** Dataset content follows **
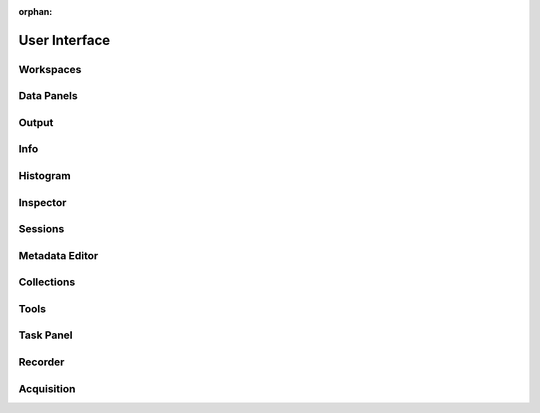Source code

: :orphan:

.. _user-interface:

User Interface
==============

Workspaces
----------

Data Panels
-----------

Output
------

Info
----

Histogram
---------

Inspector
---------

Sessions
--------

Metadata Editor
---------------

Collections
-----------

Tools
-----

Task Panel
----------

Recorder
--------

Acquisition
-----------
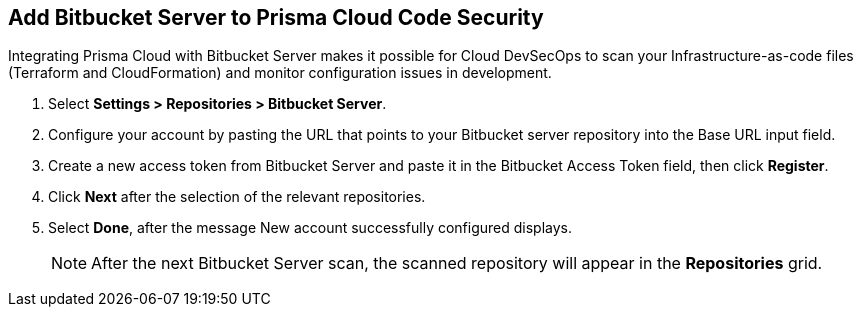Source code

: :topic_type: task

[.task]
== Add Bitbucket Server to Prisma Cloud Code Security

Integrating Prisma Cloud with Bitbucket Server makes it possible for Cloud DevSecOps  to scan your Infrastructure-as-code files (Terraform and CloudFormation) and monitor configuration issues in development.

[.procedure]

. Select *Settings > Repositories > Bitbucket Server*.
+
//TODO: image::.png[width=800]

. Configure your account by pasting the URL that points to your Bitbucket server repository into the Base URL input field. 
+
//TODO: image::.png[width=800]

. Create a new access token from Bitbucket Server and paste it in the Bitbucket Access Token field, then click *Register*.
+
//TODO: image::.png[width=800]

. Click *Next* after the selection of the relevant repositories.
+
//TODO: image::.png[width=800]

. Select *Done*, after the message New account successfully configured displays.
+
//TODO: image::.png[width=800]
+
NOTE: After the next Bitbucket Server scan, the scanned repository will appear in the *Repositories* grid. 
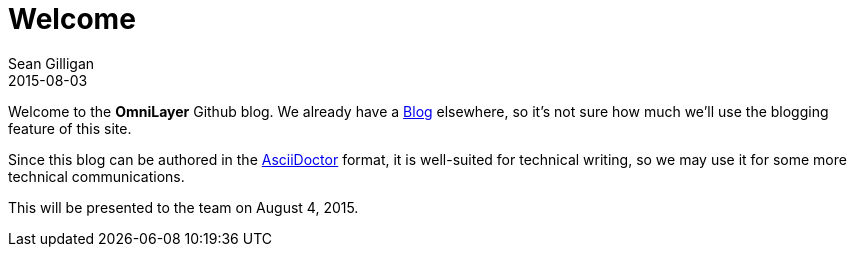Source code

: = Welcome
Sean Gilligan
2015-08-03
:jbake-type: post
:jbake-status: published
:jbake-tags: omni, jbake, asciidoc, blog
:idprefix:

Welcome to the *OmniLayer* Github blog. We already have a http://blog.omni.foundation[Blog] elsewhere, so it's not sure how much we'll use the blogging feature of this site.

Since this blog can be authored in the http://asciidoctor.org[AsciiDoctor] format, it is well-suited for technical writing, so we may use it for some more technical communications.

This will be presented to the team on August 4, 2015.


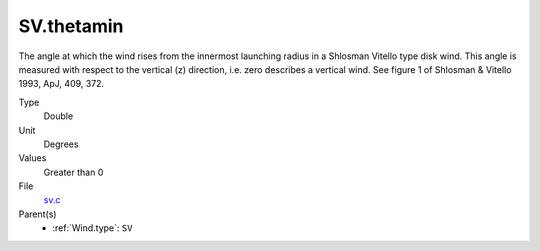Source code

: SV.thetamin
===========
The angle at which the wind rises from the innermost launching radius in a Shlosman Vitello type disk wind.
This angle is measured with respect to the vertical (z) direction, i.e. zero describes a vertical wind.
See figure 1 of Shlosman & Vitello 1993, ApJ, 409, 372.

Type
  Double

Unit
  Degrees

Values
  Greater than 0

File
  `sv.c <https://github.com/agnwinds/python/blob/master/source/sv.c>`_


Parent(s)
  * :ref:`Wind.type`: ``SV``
** End of Dataset content **
**Prompt**
Each entry above must be repeated word for word, minus its images.

**Response to this task**
Source code

: :orphan:

.. _user-interface:

User Interface
==============

Workspaces
----------

Data Panels
-----------

Output
------

Info
----

Histogram
---------

Inspector
---------

Sessions
--------

Metadata Editor
---------------

Collections
-----------

Tools
-----

Task Panel
----------

Recorder
--------

Acquisition
-----------
Source code

: :topic_type: task

[.task]
== Add Bitbucket Server to Prisma Cloud Code Security

Integrating Prisma Cloud with Bitbucket Server makes it possible for Cloud DevSecOps  to scan your Infrastructure-as-code files (Terraform and CloudFormation) and monitor configuration issues in development.

[.procedure]

. Select *Settings > Repositories > Bitbucket Server*.
+
//TODO: image::.png[width=800]

. Configure your account by pasting the URL that points to your Bitbucket server repository into the Base URL input field. 
+
//TODO: image::.png[width=800]

. Create a new access token from Bitbucket Server and paste it in the Bitbucket Access Token field, then click *Register*.
+
//TODO: image::.png[width=800]

. Click *Next* after the selection of the relevant repositories.
+
//TODO: image::.png[width=800]

. Select *Done*, after the message New account successfully configured displays.
+
//TODO: image::.png[width=800]
+
NOTE: After the next Bitbucket Server scan, the scanned repository will appear in the *Repositories* grid. 
Source code

: = Welcome
Sean Gilligan
2015-08-03
:jbake-type: post
:jbake-status: published
:jbake-tags: omni, jbake, asciidoc, blog
:idprefix:

Welcome to the *OmniLayer* Github blog. We already have a http://blog.omni.foundation[Blog] elsewhere, so it's not sure how much we'll use the blogging feature of this site.

Since this blog can be authored in the http://asciidoctor.org[AsciiDoctor] format, it is well-suited for technical writing, so we may use it for some more technical communications.

This will be presented to the team on August 4, 2015.


Source code

: SV.thetamin
===========
The angle at which the wind rises from the innermost launching radius in a Shlosman Vitello type disk wind.
This angle is measured with respect to the vertical (z) direction, i.e. zero describes a vertical wind.
See figure 1 of Shlosman & Vitello 1993, ApJ, 409, 372.

Type
  Double

Unit
  Degrees

Values
  Greater than 0

File
  `sv.c <https://github.com/agnwinds/python/blob/master/source/sv.c>`_


Parent(s)
  * :ref:`Wind.type`: ``SV``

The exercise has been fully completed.